魔王と聖女と英雄と

カマキリキリ

第1章 それぞれの道

第1話 異世界転生

香織かおり、旅行はどうだった?」

「…楽しかったよ。」


 車の助手席に乗った男が後ろに座る女の子に話しかける。その問いに香織と呼ばれた女の子は素っ気なく答えるとまた携帯をいじり出す。

 男は香織の父であるつかさだ。以前まではヤクザとして生活していたのだが、現在運転している美優みゆと結婚してからまるくなり、今は健全な仕事を生業としていた。ただケジメとして右腕を切り落としており、敵組との抗争で右目も失明していた。そのため美優が運転してくれていた。

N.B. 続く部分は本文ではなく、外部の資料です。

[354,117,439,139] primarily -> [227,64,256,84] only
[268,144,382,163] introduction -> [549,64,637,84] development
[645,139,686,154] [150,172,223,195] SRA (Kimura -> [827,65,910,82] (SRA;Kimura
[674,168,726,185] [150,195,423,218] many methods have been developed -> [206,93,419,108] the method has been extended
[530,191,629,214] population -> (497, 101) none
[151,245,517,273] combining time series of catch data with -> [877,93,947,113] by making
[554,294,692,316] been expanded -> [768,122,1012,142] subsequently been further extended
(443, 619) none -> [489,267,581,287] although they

 これが司の家族構成、桜田さくらだ一家だった。今日は香織が大学受験に合格したということで家族旅行に出かけた帰りだった。

 正直、司と香織はお互いにどう接していいか分からなかった。まあ理由は父の姿と娘の思春期ということなのだが。そんな状況を温かく見守るのが美優だった。

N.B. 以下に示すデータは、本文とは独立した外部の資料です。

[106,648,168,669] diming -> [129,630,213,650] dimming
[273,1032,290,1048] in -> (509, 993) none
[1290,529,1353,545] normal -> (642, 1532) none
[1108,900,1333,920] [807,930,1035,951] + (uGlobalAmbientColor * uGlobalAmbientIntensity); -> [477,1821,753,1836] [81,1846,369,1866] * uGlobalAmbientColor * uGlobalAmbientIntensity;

 自分も父親とそういう期間を経た経験があるし、お互いが愛しているのはわかっているからむしろ今の状況はある意味で正しいとも言える。ただお互いに傷つけるようなことをするのなら自分が仲裁をするつもりなのだが。


「母さん、青だよ。」


 信号が変わったことに気づいた司は美優に教える。美優は一言ありがとうと言うと車を発進させる。これがこの家族の最後の光景、3人は信号無視をしたトラックに気づかず激突した。





「おお!!召喚に成功しました!!!これで憎き魔族共を皆殺しにし、邪力じゃりょくを完全に消し去ることができるでしょう!!!」

「してジオロール、一体誰が聖女だ?」


 ジオロールと呼ばれた老人は興奮気味に魔法が成功したことを喜ぶ中、王冠を被り、一際豪華な椅子に座った別の老人が尋ねる。

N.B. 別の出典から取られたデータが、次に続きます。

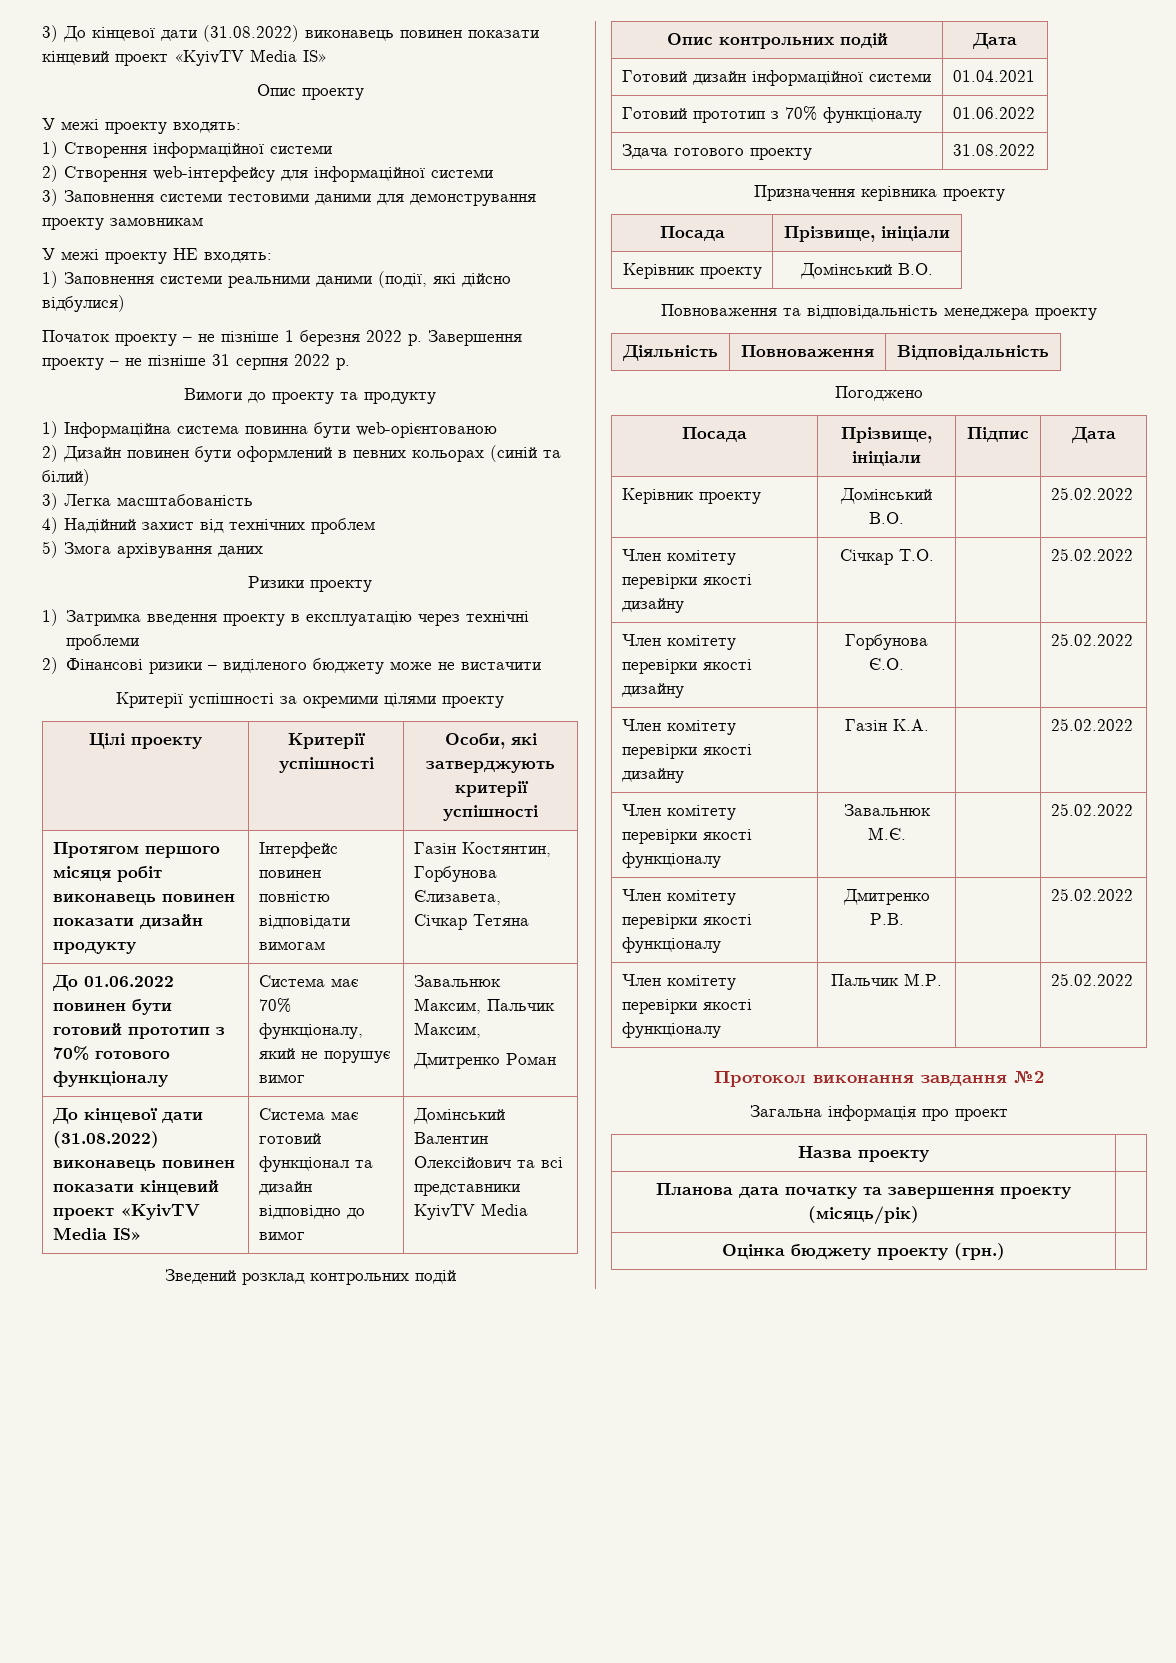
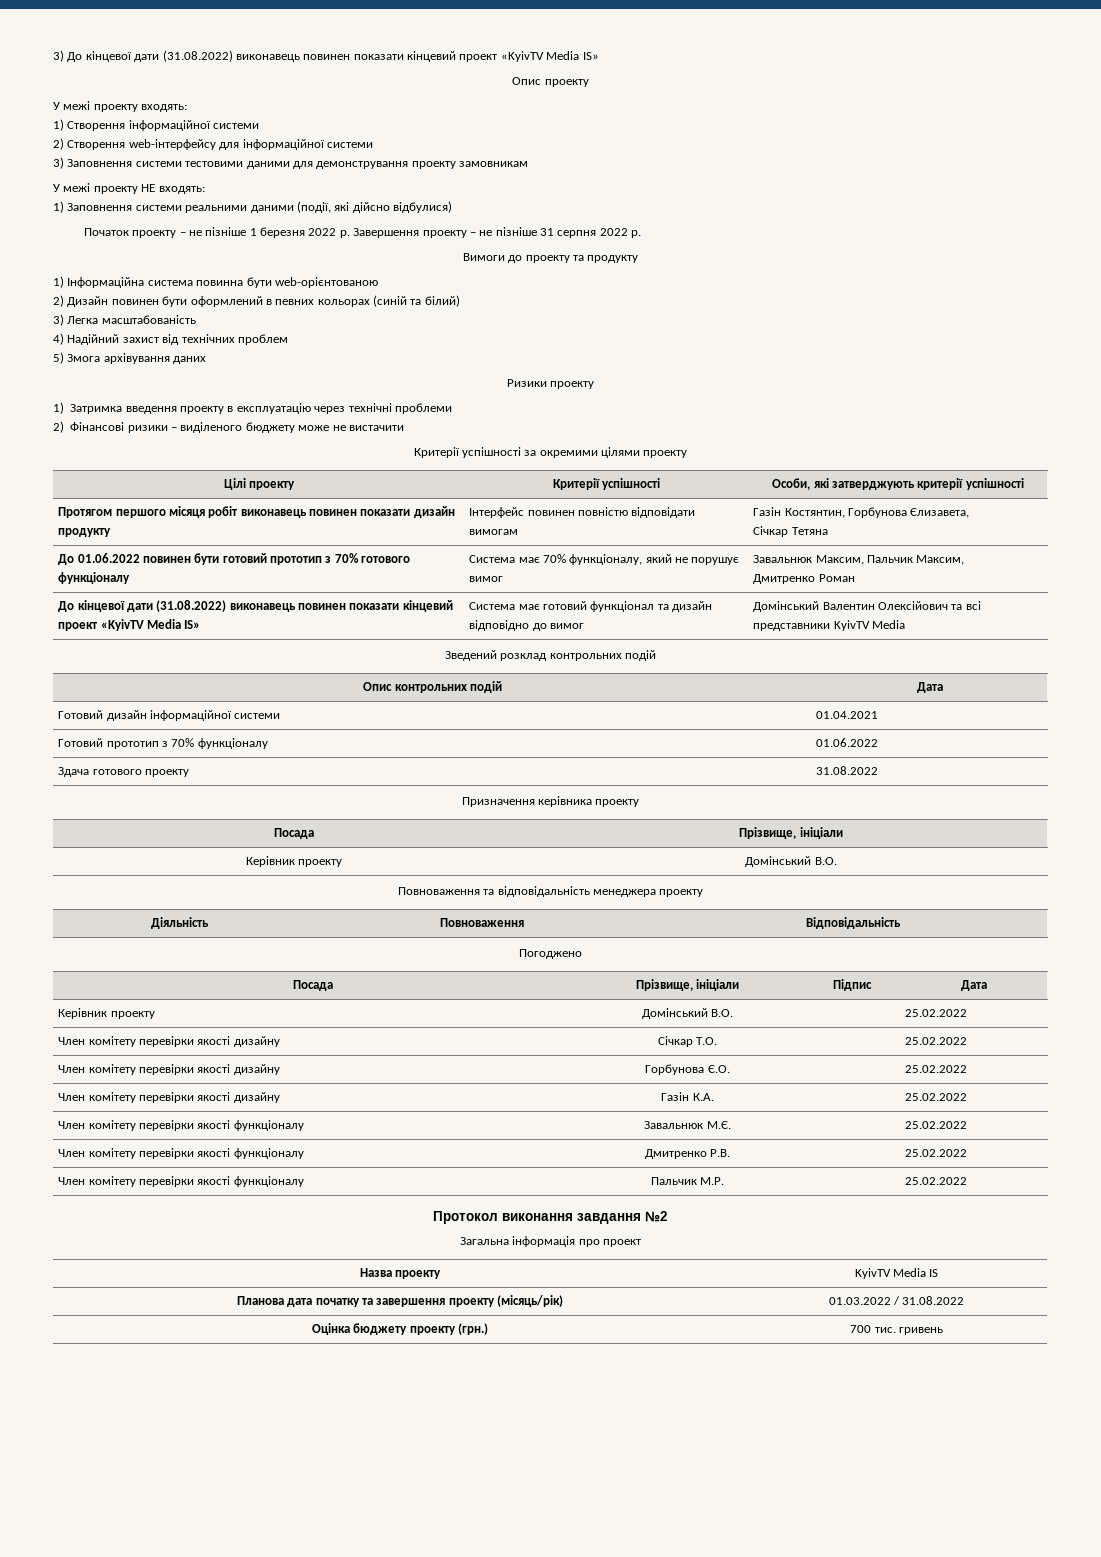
(929, 1156) none -> [854,1268,939,1279] KyivTV Media IS
(919, 1215) none -> [828,1296,965,1305] 01.03.2022 / 31.08.2022
(1005, 1251) none -> [850,1325,943,1335] 700 тис. гривень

 魔法発動に必要な魔法陣の上には3人の人間がいた。1人は右腕を失い、右目に眼帯をつけた男性。1人は短いショートカットで綺麗な顔立ちをした女性。そしてその2人よりも幼い容姿で髪をポニーテールにしている少女だった。

 司、香織、美優には何が何だか分からない。気づいたらよく分からない魔法の上で白いローブを来た複数の人に囲まれている。


「どうやら、彼女のようです。あとはゴミですな。」

「そうか、とりあえず全員に首輪をつけろ。そしてその男はいらん。奴隷商にでも売りつけておけ。」


 状況は何も理解できない。ただ王冠を被った老人が不穏なことを言っているのがわかる。司は立ち上がろうとしたのだが。


「サンダーボルト!!」

「ぐわぁぁぁ!!」


 敵意を感じた1人の男は右手を司の方に向けると電撃を放った。直撃した司は激痛に叫びその場に倒れ込む。辛うじて意識はある。


「お父さん!!」


 美優と香織が心配そうな顔をしているのがわかる。だが体はもう動く気がしない。後ろから美優と香織が首輪を付けられるのがわかる。2人は必死に抵抗しているようだがそれも虚しく首輪をはめられてしまった。

 自分の首にも首輪がつけられたことがわかる。司は悔しかった。2人が悲しそうな顔をしているのに自分には何も出来ないことが。そんな悔しさも司の意識が消えると共に感じなくなってしまった。